- [Information shown]
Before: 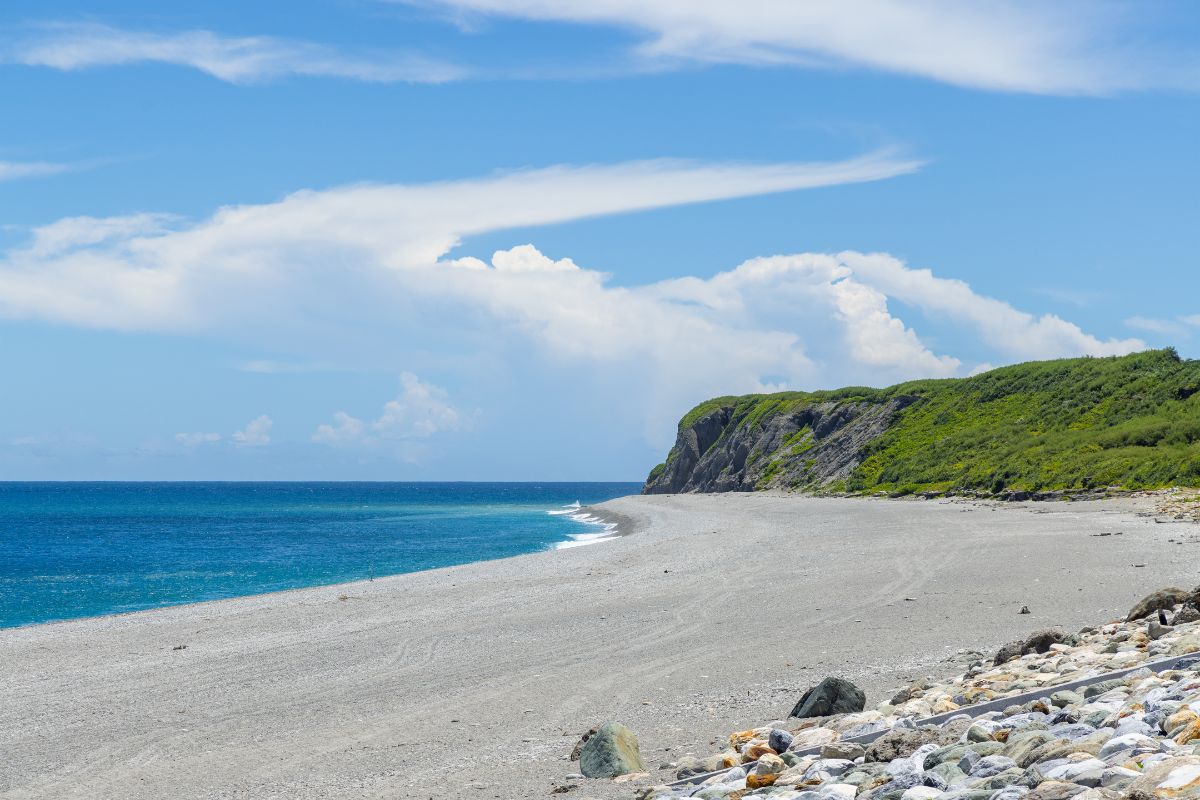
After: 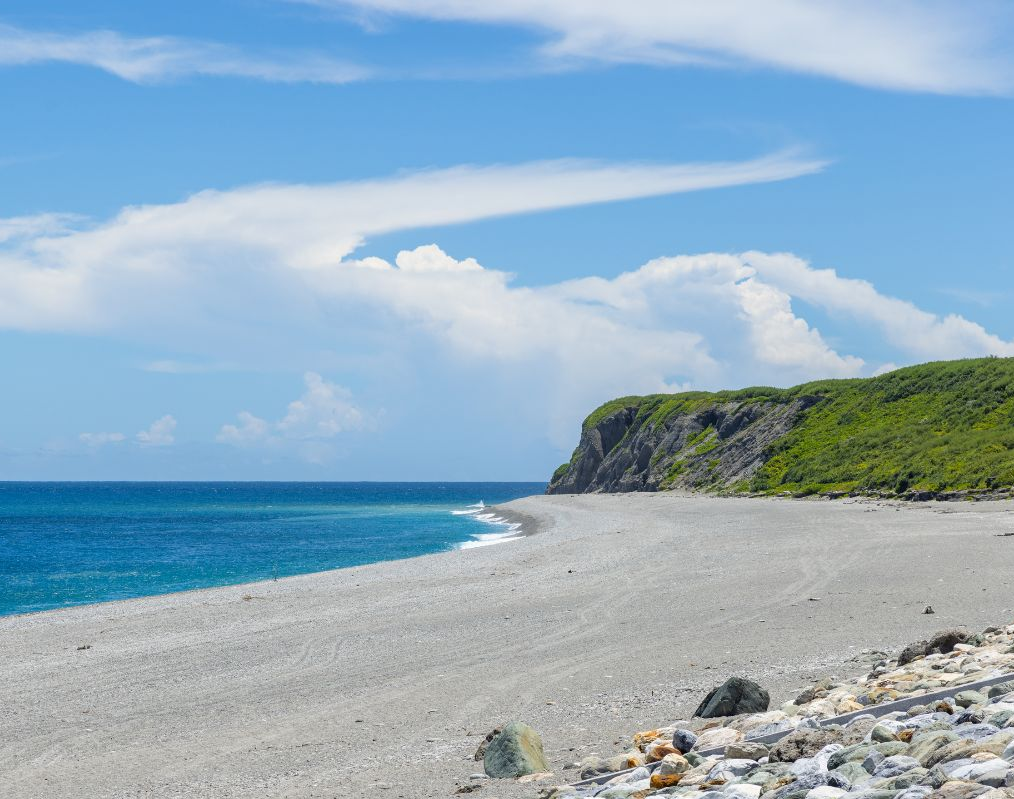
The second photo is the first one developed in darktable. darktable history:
crop: left 8.039%, right 7.412%
haze removal: strength 0.01, distance 0.246, compatibility mode true, adaptive false
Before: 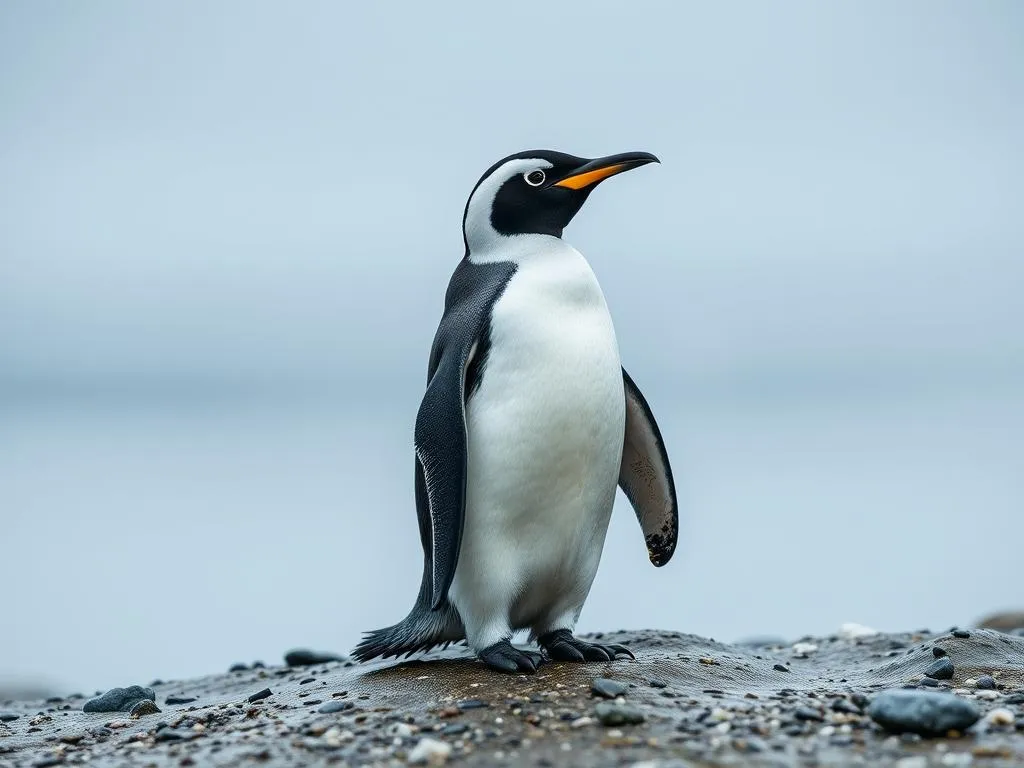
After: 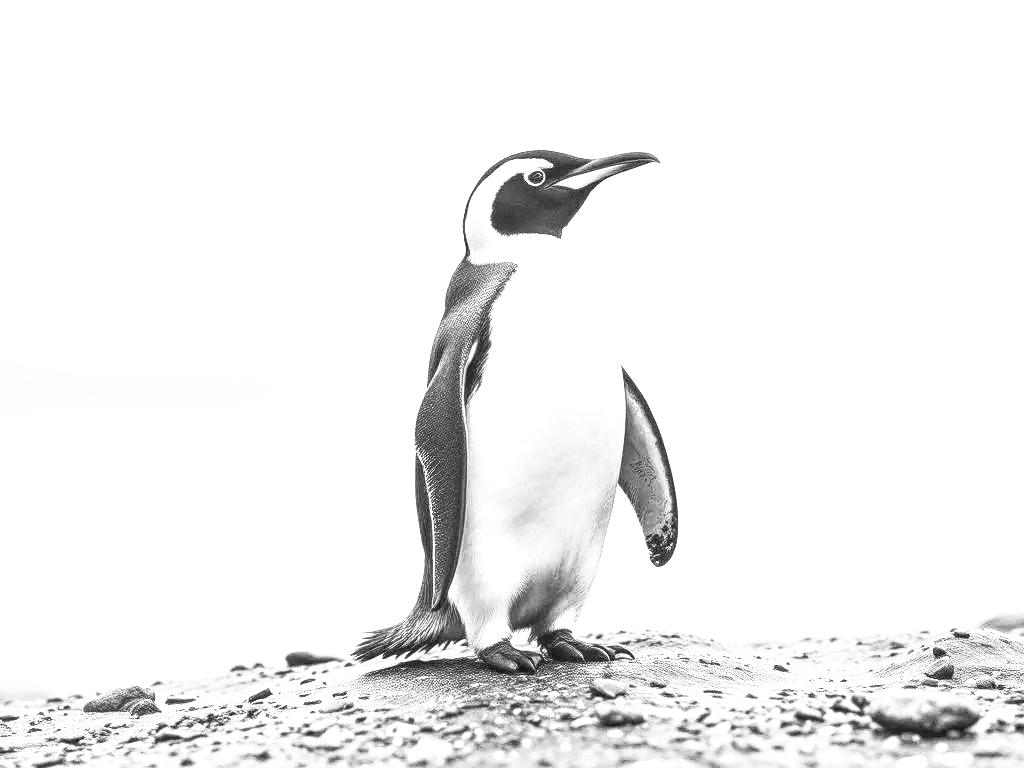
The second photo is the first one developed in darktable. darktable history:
contrast brightness saturation: contrast 0.53, brightness 0.47, saturation -1
exposure: black level correction 0.001, exposure 1.116 EV, compensate highlight preservation false
grain: coarseness 0.09 ISO
local contrast: highlights 74%, shadows 55%, detail 176%, midtone range 0.207
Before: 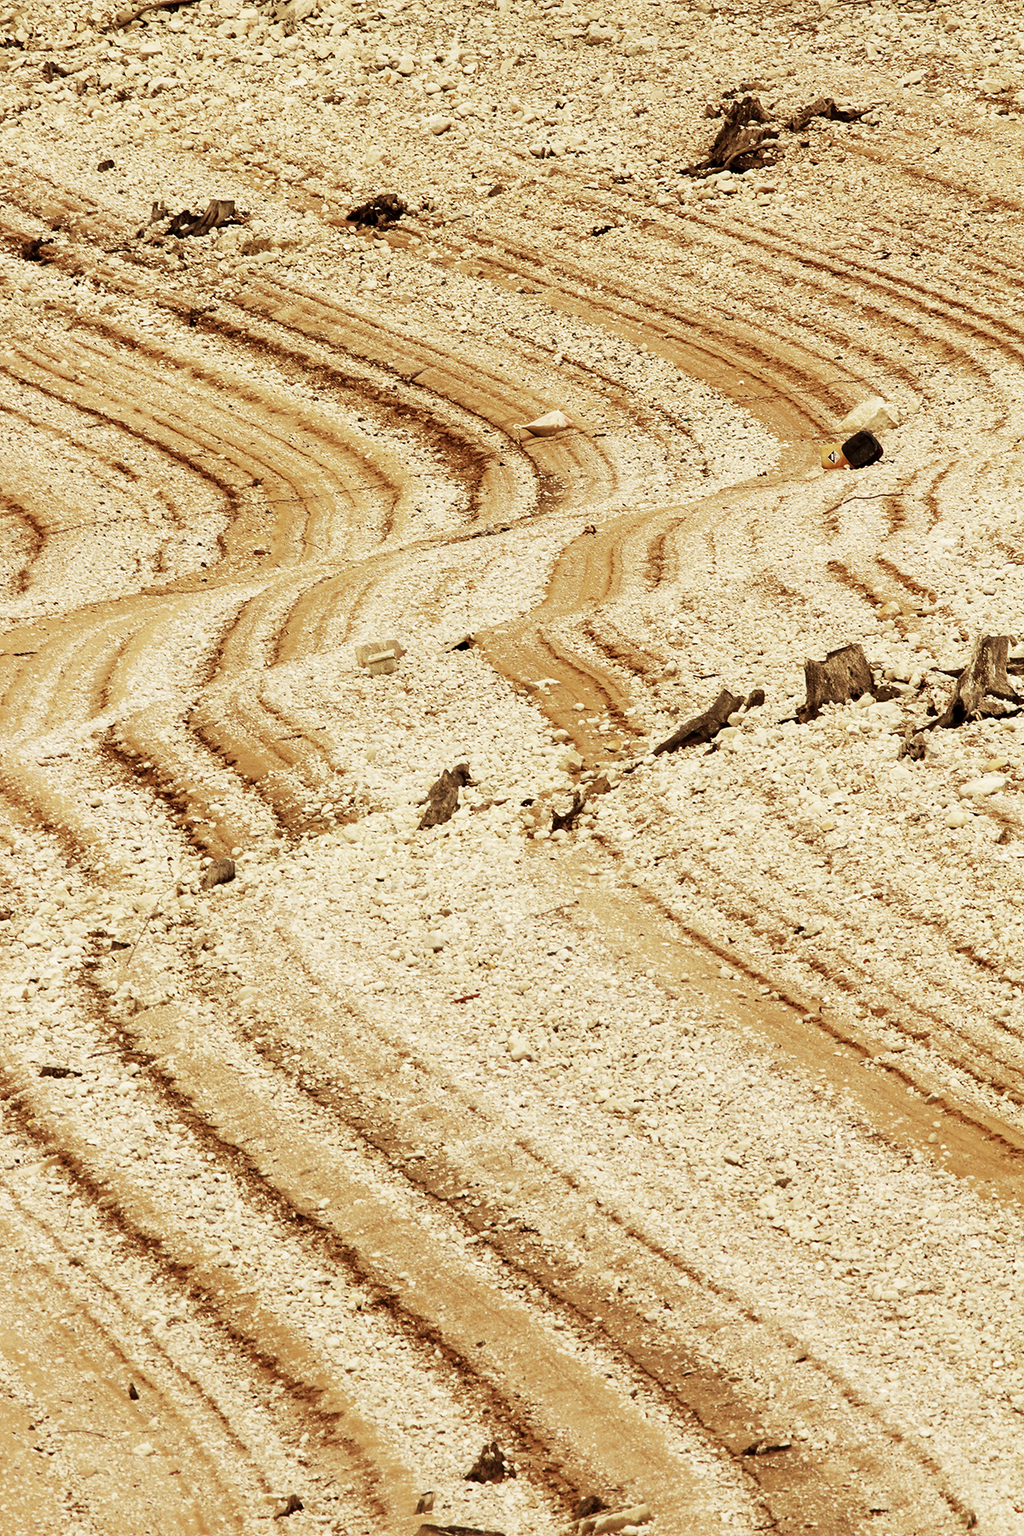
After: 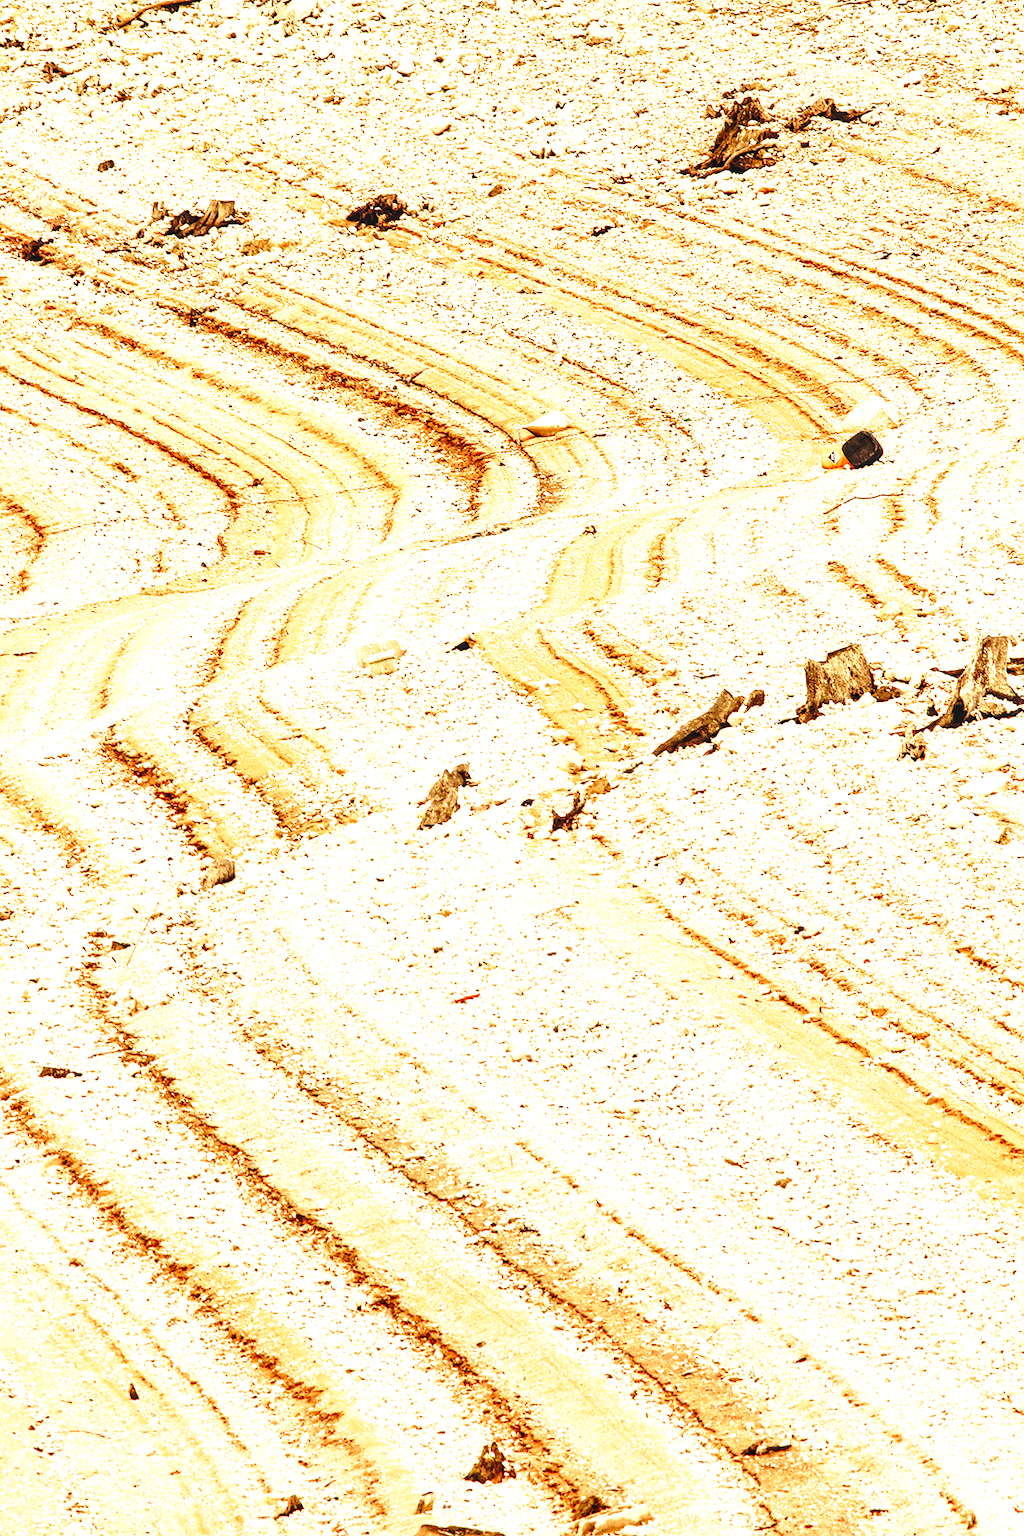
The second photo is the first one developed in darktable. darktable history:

- [Exercise] Return all of the material above word for word, leaving out the pictures.

- [Correct answer]
Before: 
After: 
The second photo is the first one developed in darktable. darktable history:
crop: left 8.039%, right 7.412%
haze removal: strength 0.01, distance 0.246, compatibility mode true, adaptive false
Before: 
After: 
The second photo is the first one developed in darktable. darktable history:
contrast brightness saturation: contrast 0.53, brightness 0.47, saturation -1
exposure: black level correction 0.001, exposure 1.116 EV, compensate highlight preservation false
grain: coarseness 0.09 ISO
local contrast: highlights 74%, shadows 55%, detail 176%, midtone range 0.207
Before: 
After: 
The second photo is the first one developed in darktable. darktable history:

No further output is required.